:: Data

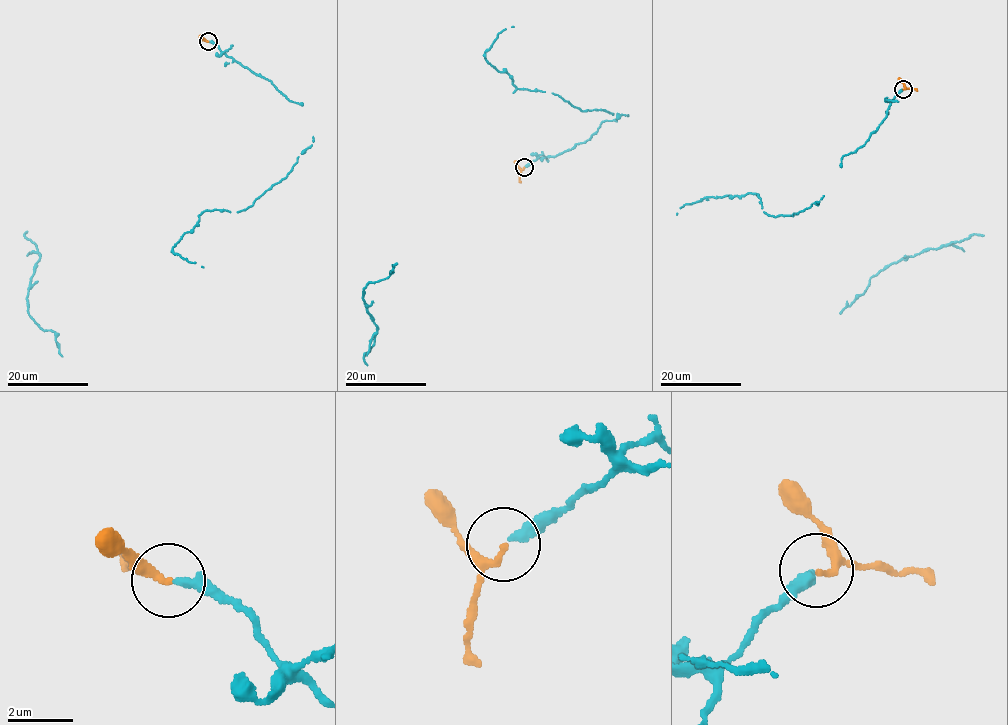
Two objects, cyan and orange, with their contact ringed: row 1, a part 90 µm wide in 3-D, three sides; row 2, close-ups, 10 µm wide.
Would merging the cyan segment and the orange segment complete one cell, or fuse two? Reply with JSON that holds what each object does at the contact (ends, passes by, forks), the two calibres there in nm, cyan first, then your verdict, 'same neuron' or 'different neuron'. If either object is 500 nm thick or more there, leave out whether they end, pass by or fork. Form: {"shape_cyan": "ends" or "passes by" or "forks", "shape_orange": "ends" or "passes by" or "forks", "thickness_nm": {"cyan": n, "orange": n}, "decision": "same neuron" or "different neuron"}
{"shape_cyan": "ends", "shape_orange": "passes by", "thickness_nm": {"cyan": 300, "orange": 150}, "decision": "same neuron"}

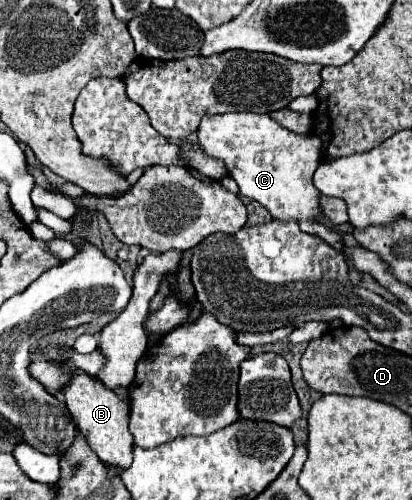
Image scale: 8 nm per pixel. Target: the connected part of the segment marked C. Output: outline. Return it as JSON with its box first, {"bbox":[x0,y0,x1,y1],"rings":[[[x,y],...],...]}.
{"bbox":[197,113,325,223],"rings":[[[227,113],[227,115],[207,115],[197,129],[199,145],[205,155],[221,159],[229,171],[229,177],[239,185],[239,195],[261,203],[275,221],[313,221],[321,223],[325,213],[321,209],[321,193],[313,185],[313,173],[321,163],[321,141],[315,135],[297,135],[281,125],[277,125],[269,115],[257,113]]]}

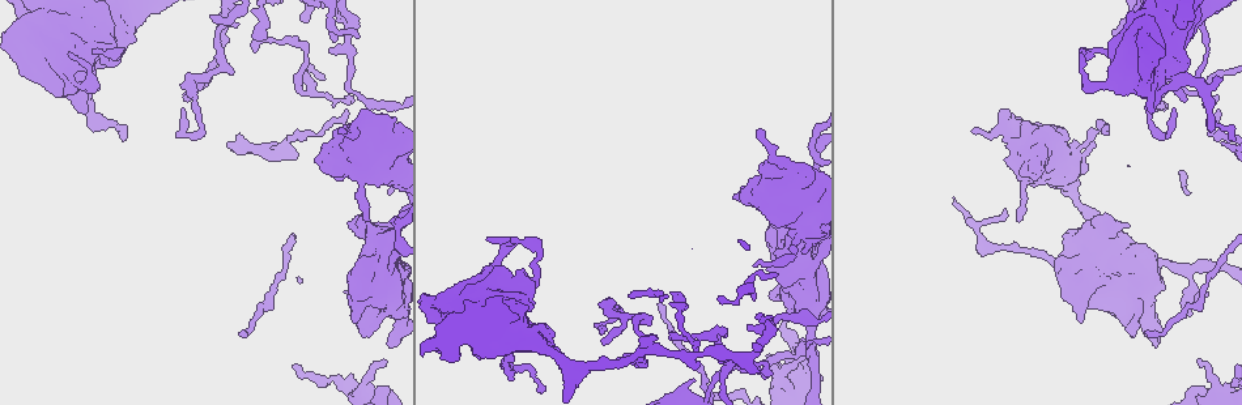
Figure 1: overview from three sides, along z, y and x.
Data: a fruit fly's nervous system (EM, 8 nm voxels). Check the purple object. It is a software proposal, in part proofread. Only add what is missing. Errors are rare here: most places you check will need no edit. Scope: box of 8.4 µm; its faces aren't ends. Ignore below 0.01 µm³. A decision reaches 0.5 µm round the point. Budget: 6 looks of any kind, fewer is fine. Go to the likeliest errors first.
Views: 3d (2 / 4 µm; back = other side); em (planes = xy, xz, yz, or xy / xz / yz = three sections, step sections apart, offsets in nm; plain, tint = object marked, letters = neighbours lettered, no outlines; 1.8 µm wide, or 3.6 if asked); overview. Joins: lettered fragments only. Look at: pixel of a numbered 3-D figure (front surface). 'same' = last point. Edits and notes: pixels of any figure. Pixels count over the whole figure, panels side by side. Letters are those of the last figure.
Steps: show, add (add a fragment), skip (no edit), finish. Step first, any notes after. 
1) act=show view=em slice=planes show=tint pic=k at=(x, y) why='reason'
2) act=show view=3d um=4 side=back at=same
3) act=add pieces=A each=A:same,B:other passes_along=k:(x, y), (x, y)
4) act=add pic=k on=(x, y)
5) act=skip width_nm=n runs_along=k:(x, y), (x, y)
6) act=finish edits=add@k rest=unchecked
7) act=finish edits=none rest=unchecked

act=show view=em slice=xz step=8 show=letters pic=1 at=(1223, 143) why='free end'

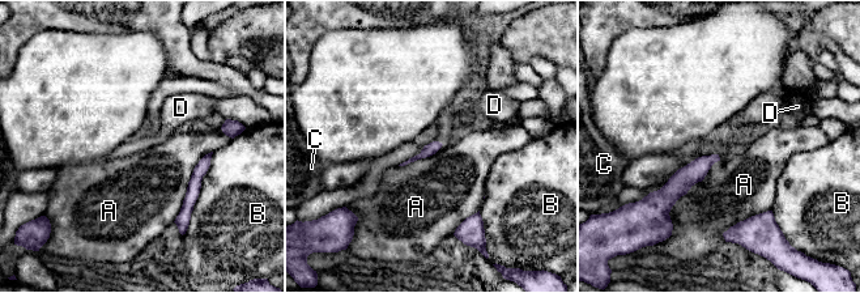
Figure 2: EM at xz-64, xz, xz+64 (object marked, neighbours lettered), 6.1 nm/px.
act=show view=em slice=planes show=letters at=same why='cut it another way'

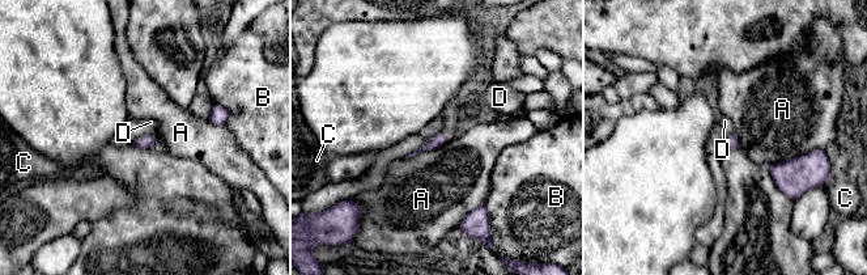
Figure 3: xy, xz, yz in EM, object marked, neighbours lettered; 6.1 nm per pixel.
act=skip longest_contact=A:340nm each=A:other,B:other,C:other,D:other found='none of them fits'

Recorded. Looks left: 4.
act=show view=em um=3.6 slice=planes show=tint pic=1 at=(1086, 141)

::::
:: Data

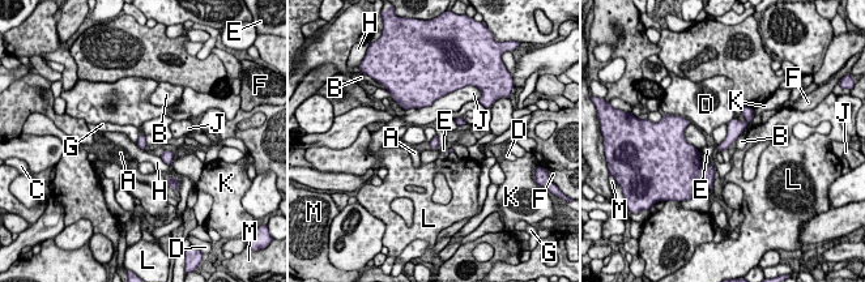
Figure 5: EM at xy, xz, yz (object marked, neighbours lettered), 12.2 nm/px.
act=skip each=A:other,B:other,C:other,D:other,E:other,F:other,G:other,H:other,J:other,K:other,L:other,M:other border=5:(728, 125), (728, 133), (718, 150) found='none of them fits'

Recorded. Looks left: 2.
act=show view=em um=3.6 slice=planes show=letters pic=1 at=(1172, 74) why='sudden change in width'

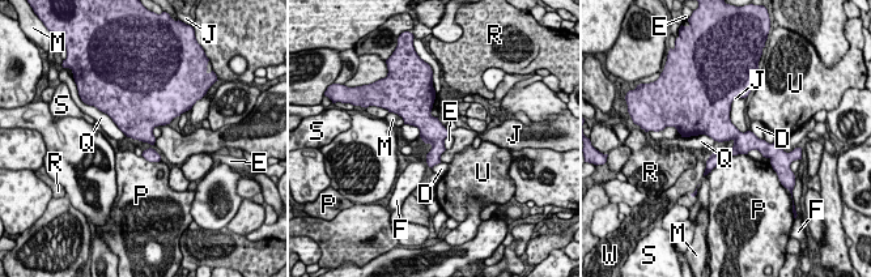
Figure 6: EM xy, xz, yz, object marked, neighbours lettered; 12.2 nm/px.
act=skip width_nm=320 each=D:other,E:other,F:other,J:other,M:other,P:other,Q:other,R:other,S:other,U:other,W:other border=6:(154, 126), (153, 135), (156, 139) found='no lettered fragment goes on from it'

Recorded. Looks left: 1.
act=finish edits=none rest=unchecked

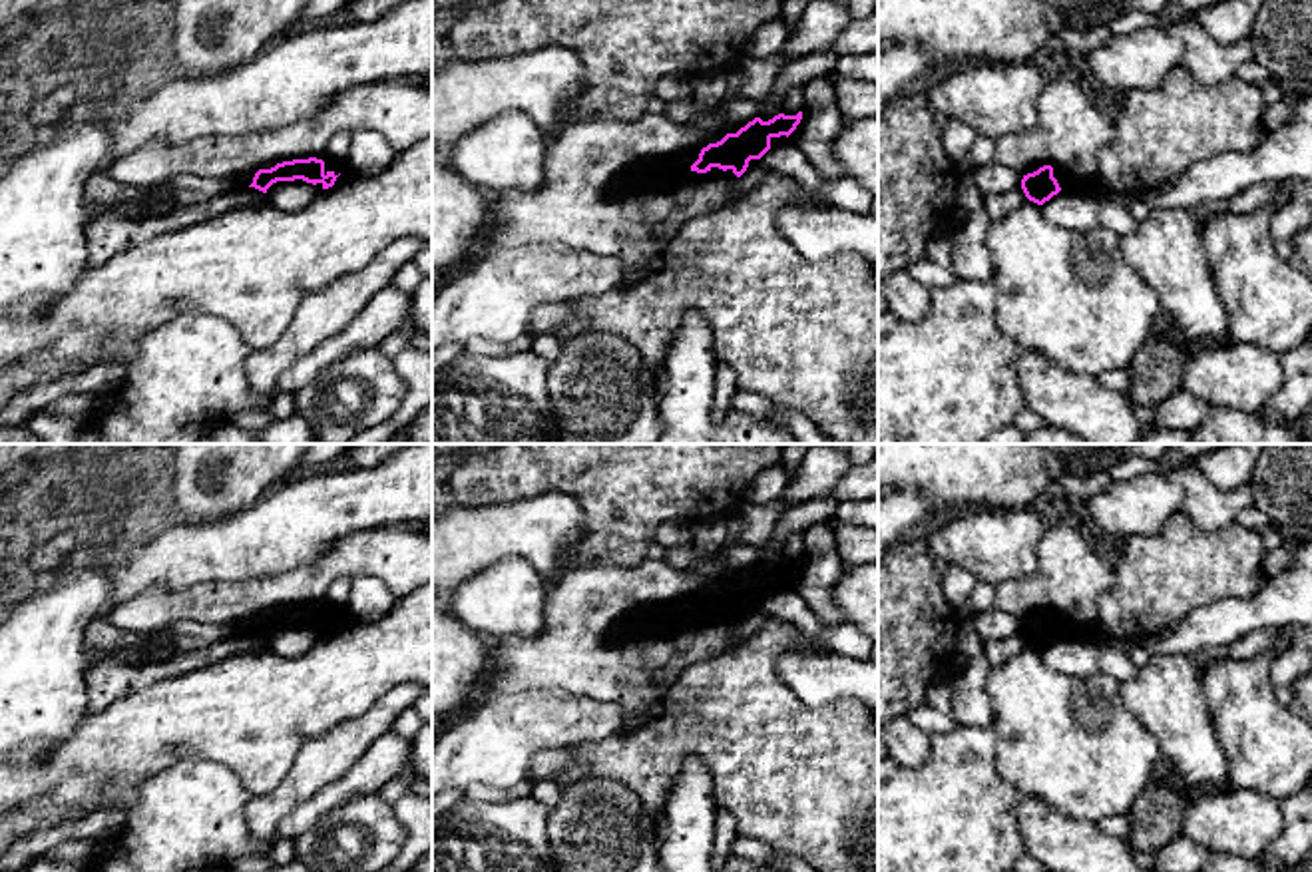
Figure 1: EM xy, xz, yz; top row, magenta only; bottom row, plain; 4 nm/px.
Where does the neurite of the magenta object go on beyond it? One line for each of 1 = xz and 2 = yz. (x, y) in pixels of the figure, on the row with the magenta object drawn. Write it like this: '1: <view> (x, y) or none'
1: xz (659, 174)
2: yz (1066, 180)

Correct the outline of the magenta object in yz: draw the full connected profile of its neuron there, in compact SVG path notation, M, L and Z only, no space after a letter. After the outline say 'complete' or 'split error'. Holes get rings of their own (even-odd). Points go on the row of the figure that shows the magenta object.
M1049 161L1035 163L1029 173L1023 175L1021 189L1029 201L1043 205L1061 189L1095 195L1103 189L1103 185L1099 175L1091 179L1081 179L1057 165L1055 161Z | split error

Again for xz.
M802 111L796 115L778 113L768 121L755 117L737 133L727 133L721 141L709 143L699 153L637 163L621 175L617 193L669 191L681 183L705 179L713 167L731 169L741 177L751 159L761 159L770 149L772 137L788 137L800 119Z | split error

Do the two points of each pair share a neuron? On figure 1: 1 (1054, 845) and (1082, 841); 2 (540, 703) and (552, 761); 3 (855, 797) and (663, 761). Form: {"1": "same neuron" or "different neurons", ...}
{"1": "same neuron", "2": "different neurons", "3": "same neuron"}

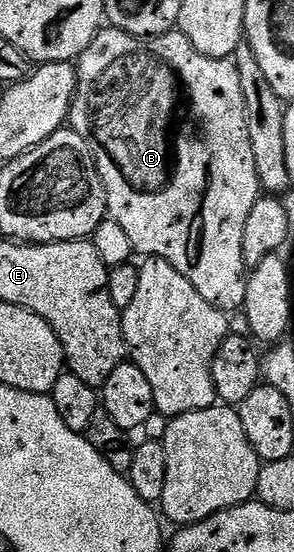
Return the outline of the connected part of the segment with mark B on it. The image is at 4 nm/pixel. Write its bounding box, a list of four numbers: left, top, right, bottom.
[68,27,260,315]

::::

▸ Assignment:
In the entries above, find each line with the word "plain" and show it.

▸ Output below:
Views: 3d (2 / 4 µm; back = other side); em (planes = xy, xz, yz, or xy / xz / yz = three sections, step sections apart, offsets in nm; plain, tint = object marked, letters = neighbours lettered, no outlines; 1.8 µm wide, or 3.6 if asked); overview. Joins: lettered fragments only. Look at: pixel of a numbered 3-D figure (front surface). 'same' = last point. Edits and notes: pixels of any figure. Pixels count over the whole figure, panels side by side. Letters are those of the last figure.
Figure 1: EM xy, xz, yz; top row, magenta only; bottom row, plain; 4 nm/px.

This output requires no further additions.